### EXCERPT TO READ
------
2017-05-14 Thread jeanbigboute
On Saturday, May 13, 2017 at 3:39:52 PM UTC-7, Terry Reedy wrote:
> On 5/13/2017 1:23 PM, jeanbigbo...@gmail.com wrote:
> 
> > Thank you for bringing up this important topic.  As an occasional Python 
> > user, I find that Python documentation is all over the usability map - some 
> > great, some difficult.  The Python docs have been at best a starting point. 
> >  I usually need to go to other sites like this group, StackOverflow, and a 
> > blog or two to understand how to do something.  After I learn to do that 
> > one thing, I am not any more independent, self-reliant, or able to 
> > contribute back to the community.  Although Matlab gets a lot of grief in 
> > the open source community, its documentation is concise, complete, and 
> > self-contained.
> 
> Thank you for writing a response focused on your experience with the docs.

... [ trimmed ] ...

I appreciate your prompt reply.  I would like to 'aggregate' my thoughts along 
a couple of items you mentioned.

1) Old documentation (e.g. Classes referencing Modula-3) and opening trackers.
------
### SUPPLIED MATERIAL

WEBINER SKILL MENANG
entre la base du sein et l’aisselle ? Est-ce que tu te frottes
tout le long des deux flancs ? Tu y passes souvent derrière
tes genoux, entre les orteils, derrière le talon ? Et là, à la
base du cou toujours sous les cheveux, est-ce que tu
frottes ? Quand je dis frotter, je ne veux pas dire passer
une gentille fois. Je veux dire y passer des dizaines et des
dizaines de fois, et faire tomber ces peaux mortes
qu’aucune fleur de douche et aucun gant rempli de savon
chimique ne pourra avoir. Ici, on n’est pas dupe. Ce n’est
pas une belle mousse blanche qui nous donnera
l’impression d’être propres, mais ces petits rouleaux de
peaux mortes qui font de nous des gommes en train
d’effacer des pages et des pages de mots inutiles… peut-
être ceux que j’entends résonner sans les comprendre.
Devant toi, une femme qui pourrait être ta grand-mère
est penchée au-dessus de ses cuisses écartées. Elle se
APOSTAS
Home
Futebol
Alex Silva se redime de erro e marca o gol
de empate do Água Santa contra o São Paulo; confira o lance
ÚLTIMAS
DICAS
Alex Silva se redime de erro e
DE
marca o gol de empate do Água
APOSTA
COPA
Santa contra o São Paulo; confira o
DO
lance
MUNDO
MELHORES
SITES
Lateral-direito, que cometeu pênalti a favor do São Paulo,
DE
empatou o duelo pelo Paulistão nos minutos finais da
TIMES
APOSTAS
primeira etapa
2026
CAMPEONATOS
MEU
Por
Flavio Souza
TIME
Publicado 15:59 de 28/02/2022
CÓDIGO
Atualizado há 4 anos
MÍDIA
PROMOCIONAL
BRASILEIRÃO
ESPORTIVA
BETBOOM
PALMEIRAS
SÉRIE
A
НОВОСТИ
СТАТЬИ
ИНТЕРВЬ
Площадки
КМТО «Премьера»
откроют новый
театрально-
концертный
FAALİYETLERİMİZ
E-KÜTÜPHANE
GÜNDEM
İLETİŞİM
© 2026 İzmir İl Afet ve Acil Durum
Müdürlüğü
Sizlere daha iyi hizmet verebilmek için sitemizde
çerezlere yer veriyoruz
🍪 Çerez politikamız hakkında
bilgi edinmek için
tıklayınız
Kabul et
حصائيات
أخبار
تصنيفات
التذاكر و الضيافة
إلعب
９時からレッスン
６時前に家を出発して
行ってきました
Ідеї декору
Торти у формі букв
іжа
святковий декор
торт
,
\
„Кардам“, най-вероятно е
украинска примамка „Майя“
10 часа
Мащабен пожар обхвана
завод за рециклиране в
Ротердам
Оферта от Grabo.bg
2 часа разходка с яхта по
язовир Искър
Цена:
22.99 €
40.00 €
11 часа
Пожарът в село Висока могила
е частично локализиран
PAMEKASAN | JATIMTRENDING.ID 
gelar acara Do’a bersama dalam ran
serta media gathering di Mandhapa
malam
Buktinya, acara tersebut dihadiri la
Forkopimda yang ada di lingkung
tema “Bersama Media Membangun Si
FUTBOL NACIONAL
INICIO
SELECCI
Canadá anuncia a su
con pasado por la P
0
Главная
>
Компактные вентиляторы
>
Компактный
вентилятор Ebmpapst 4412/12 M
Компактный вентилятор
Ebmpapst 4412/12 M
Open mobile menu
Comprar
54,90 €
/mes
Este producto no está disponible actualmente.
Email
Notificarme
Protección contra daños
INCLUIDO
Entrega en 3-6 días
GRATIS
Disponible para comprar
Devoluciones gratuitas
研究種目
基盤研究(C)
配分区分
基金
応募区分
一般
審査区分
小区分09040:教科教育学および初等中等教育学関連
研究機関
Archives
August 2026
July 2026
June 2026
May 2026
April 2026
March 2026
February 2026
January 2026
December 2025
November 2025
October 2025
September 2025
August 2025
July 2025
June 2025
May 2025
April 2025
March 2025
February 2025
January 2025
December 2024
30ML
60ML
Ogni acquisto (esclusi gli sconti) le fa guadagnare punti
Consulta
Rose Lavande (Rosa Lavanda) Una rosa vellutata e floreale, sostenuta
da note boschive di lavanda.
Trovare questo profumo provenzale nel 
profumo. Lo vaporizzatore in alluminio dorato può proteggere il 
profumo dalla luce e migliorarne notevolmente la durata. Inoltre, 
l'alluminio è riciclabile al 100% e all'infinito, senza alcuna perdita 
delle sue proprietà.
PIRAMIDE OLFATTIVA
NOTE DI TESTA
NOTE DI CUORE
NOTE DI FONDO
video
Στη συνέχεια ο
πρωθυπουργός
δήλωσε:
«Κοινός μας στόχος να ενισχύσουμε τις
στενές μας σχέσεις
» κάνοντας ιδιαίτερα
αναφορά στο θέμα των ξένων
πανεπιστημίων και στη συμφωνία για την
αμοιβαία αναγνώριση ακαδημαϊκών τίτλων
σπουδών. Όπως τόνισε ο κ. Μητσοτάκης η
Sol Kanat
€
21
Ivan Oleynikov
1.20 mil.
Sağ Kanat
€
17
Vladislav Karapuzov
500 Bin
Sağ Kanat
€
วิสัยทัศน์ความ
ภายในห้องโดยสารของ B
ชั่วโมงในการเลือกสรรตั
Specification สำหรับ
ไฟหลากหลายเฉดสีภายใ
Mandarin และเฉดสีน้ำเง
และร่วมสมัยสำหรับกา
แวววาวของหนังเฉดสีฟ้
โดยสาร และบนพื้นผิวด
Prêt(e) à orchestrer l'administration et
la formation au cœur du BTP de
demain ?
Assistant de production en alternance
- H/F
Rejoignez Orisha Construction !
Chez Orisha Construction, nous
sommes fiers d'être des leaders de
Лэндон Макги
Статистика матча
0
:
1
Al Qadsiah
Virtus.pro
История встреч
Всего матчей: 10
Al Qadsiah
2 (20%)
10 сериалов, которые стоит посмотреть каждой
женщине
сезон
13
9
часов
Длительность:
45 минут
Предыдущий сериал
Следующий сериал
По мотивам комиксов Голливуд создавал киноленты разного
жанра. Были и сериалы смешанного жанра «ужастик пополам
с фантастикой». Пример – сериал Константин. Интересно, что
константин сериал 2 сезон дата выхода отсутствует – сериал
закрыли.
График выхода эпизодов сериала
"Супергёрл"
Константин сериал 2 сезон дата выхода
------
Continue the mailing-list reply about Python documentation from the point where it stops. The material plays no part here.

### OUTPUT OF THE TASK
The Classes and Pkgutil docs are representative of a lot of the Python docs 
that fall into the hard-to-use category.  I would have to file many trackers to 
cover problems I have had.  That's not very grateful in context of an open 
source tool.  Discussing this at a top-level as we are doing here I think is 
fair game.  This is something that needs to be addressed comprehensively or 
possibly intentionally left alone.

If the original doc suite was written 20 years ago, it may not be possible or 
practical to get it caught up when the language evolves so quickly.  
The right answer might be to "leave it be" and accept that newer methods of Q&A 
have to take over.  This is true even of some paid packages - to get help with 
Microsoft, avoid the documentation wherever possible.  This approach has its 
problems especially for corporate users.  They're often behind firewalls and 
can't participate.

2) The blog post:  I think the post author's attempt was a good, honest try and 
an example of what the documentation suite might become.  I agree it is hard to 
come up with good, tested examples across multiple platforms and that's where 
some paid packages have an advantage.  I think the Python community could go a 
little easier on non-free tools.  Trying things and seeing what works is good 
in many cases but there isn't the time for that in a lot of workplaces, 
especially those that bill services by the hour.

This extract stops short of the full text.